本シリーズは、小室哲哉氏がプロデュースする音楽レーベル「アンティノスレコード(Antinos Records)」が、所属タレントのプロモーションの一環として展開したマルチメディア作品です。Vol.1からVol.5まで、それぞれ異なるタレント(森川友紀子、仲間由紀恵、角田智美、山本ともあ、水谷純子)を単独で取り上げています。ゲーム的な操作要素はほとんどなく、収録されたオリジナル楽曲のPV(プロモーションビデオ)を鑑賞したり、200枚以上に及ぶ高画質な静止画データを閲覧したりすることが主な目的となります。

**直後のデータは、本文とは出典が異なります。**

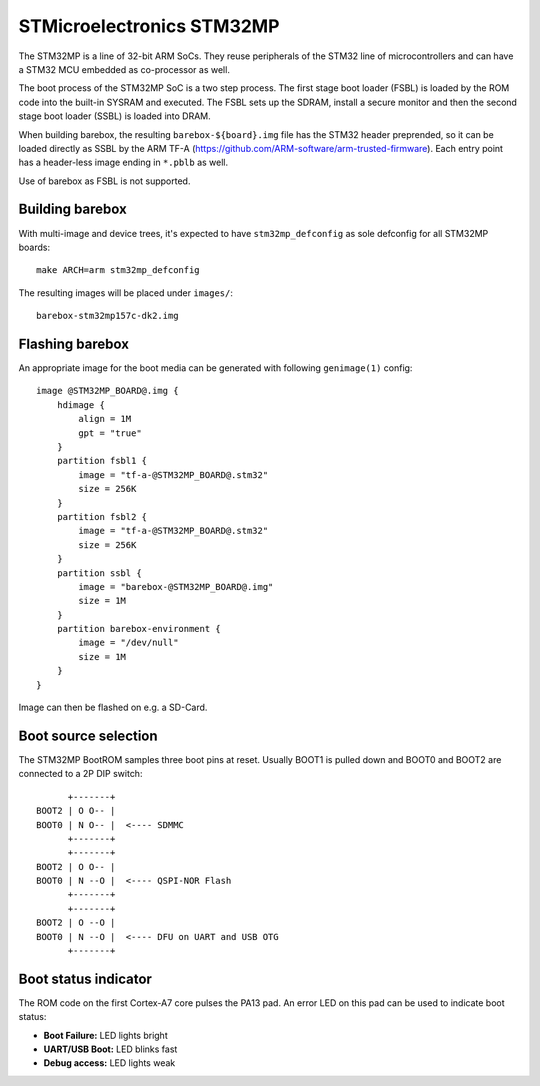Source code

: STMicroelectronics STM32MP
==========================

The STM32MP is a line of 32-bit ARM SoCs. They reuse peripherals of the
STM32 line of microcontrollers and can have a STM32 MCU embedded as co-processor
as well.

The boot process of the STM32MP SoC is a two step process.
The first stage boot loader (FSBL) is loaded by the ROM code into the built-in
SYSRAM and executed. The FSBL sets up the SDRAM, install a secure monitor and
then the second stage boot loader (SSBL) is loaded into DRAM.

When building barebox, the resulting ``barebox-${board}.img`` file has the STM32
header preprended, so it can be loaded directly as SSBL by the ARM TF-A
(https://github.com/ARM-software/arm-trusted-firmware). Each entry point has a
header-less image ending in ``*.pblb`` as well.

Use of barebox as FSBL is not supported.

Building barebox
----------------

With multi-image and device trees, it's expected to have ``stm32mp_defconfig``
as sole defconfig for all STM32MP boards::

  make ARCH=arm stm32mp_defconfig

The resulting images will be placed under ``images/``:

::

  barebox-stm32mp157c-dk2.img


Flashing barebox
----------------

An appropriate image for the boot media can be generated with following
``genimage(1)`` config::

  image @STM32MP_BOARD@.img {
      hdimage {
          align = 1M
          gpt = "true"
      }
      partition fsbl1 {
          image = "tf-a-@STM32MP_BOARD@.stm32"
          size = 256K
      }
      partition fsbl2 {
          image = "tf-a-@STM32MP_BOARD@.stm32"
          size = 256K
      }
      partition ssbl {
          image = "barebox-@STM32MP_BOARD@.img"
          size = 1M
      }
      partition barebox-environment {
          image = "/dev/null"
          size = 1M
      }
  }

Image can then be flashed on e.g. a SD-Card.

Boot source selection
---------------------

The STM32MP BootROM samples three boot pins at reset. Usually BOOT1 is
pulled down and BOOT0 and BOOT2 are connected to a 2P DIP switch::

       +-------+
 BOOT2 | O O-- |
 BOOT0 | N O-- |  <---- SDMMC
       +-------+
       +-------+
 BOOT2 | O O-- |
 BOOT0 | N --O |  <---- QSPI-NOR Flash
       +-------+
       +-------+
 BOOT2 | O --O |
 BOOT0 | N --O |  <---- DFU on UART and USB OTG
       +-------+

Boot status indicator
---------------------

The ROM code on the first Cortex-A7 core pulses the PA13 pad.
An error LED on this pad can be used to indicate boot status:

* **Boot Failure:** LED lights bright
* **UART/USB Boot:** LED blinks fast
* **Debug access:** LED lights weak
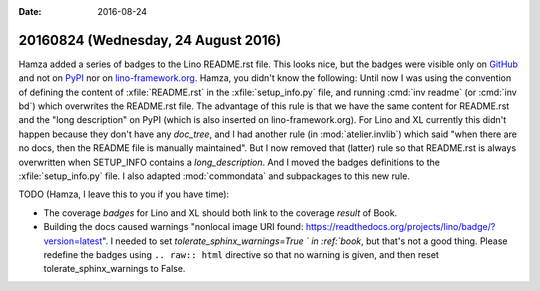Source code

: :date: 2016-08-24

====================================
20160824 (Wednesday, 24 August 2016)
====================================

Hamza added a series of badges to the Lino README.rst file. This looks
nice, but the badges were visible only on `GitHub
<https://github.com/lino-framework/lino>`_ and not on `PyPI
<https://pypi.python.org/pypi/lino>`__ nor on `lino-framework.org
<http://www.lino-framework.org/api/index.html>`__. Hamza, you didn't
know the following: Until now I was using the convention of defining
the content of :xfile:`README.rst` in the :xfile:`setup_info.py` file,
and running :cmd:`inv readme` (or :cmd:`inv bd`) which overwrites the
README.rst file. The advantage of this rule is that we have the same
content for README.rst and the "long description" on PyPI (which is
also inserted on lino-framework.org).  For Lino and XL currently this
didn't happen because they don't have any `doc_tree`, and I had
another rule (in :mod:`atelier.invlib`) which said "when there are no
docs, then the README file is manually maintained". But I now removed
that (latter) rule so that README.rst is always overwritten when
SETUP_INFO contains a `long_description`. And I moved the badges
definitions to the :xfile:`setup_info.py` file.  I also adapted
:mod:`commondata` and subpackages to this new rule.

TODO (Hamza, I leave this to you if you have time):

- The coverage *badges* for Lino and XL should both link to the
  coverage *result* of Book.

- Building the docs caused warnings "nonlocal image URI found:
  https://readthedocs.org/projects/lino/badge/?version=latest".  I
  needed to set `tolerate_sphinx_warnings=True ` in :ref:`book`, but
  that's not a good thing. Please redefine the badges using ``.. raw::
  html`` directive so that no warning is given, and then reset
  tolerate_sphinx_warnings to False.


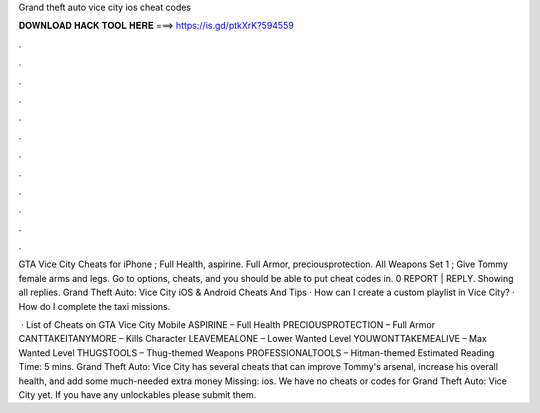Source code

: Grand theft auto vice city ios cheat codes



𝐃𝐎𝐖𝐍𝐋𝐎𝐀𝐃 𝐇𝐀𝐂𝐊 𝐓𝐎𝐎𝐋 𝐇𝐄𝐑𝐄 ===> https://is.gd/ptkXrK?594559



.



.



.



.



.



.



.



.



.



.



.



.

GTA Vice City Cheats for iPhone ; Full Health, aspirine. Full Armor, preciousprotection. All Weapons Set 1 ; Give Tommy female arms and legs. Go to options, cheats, and you should be able to put cheat codes in. 0 REPORT | REPLY. Showing all replies. Grand Theft Auto: Vice City iOS & Android Cheats And Tips · How can I create a custom playlist in Vice City? · How do I complete the taxi missions.

 · List of Cheats on GTA Vice City Mobile ASPIRINE – Full Health PRECIOUSPROTECTION – Full Armor CANTTAKEITANYMORE – Kills Character LEAVEMEALONE – Lower Wanted Level YOUWONTTAKEMEALIVE – Max Wanted Level THUGSTOOLS – Thug-themed Weapons PROFESSIONALTOOLS – Hitman-themed Estimated Reading Time: 5 mins. Grand Theft Auto: Vice City has several cheats that can improve Tommy's arsenal, increase his overall health, and add some much-needed extra money Missing: ios. We have no cheats or codes for Grand Theft Auto: Vice City yet. If you have any unlockables please submit them.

最大の特徴は「ビデオクリップ編集機能」です。ユーザーは収録されている映像素材や音楽を自由に組み合わせ、自分だけのオリジナルPVを作成・保存することができます。特にVol.2の仲間由紀恵さんは、後に国民的女優となる彼女のアイドル時代の貴重な姿(デビュー曲『MOONLIGHT to DAYBREAK』など)が収められており、資料的価値の高い一本として知られています。PlayStationというハードウェアを「再生専用機」としてではなく、ファンとのインタラクティブな交流ツールとして活用しようとした、90年代半ばの芸能界とゲーム業界の接近を象徴するシリーズです。
EPSシリーズVOL.1 森川友紀子
EPSシリーズVOL.2 仲間由紀恵
EPSシリーズVOL.3 角田智美
EPSシリーズVOL.4 山本ともあ
EPSシリーズVOL.5 水谷純子
本シリーズの発行元であるアンティノスレコードは、1994年にソニー・ミュージックエンタテインメント傘下で設立され、小室哲哉氏のプロデュース楽曲を中心に多くのヒット作を送り出しました。本シリーズに登場する5名は、当時同レーベルが推していた「アンティノスガールズ」的な立ち位置の新人たちです。中でもVol.2の仲間由紀恵さんは、この時期にアニメ『機動戦艦ナデシコ』の声優や、映画『友子の場合』での主演などを務めており、女優として開花する直前の初々しい姿が記録されています。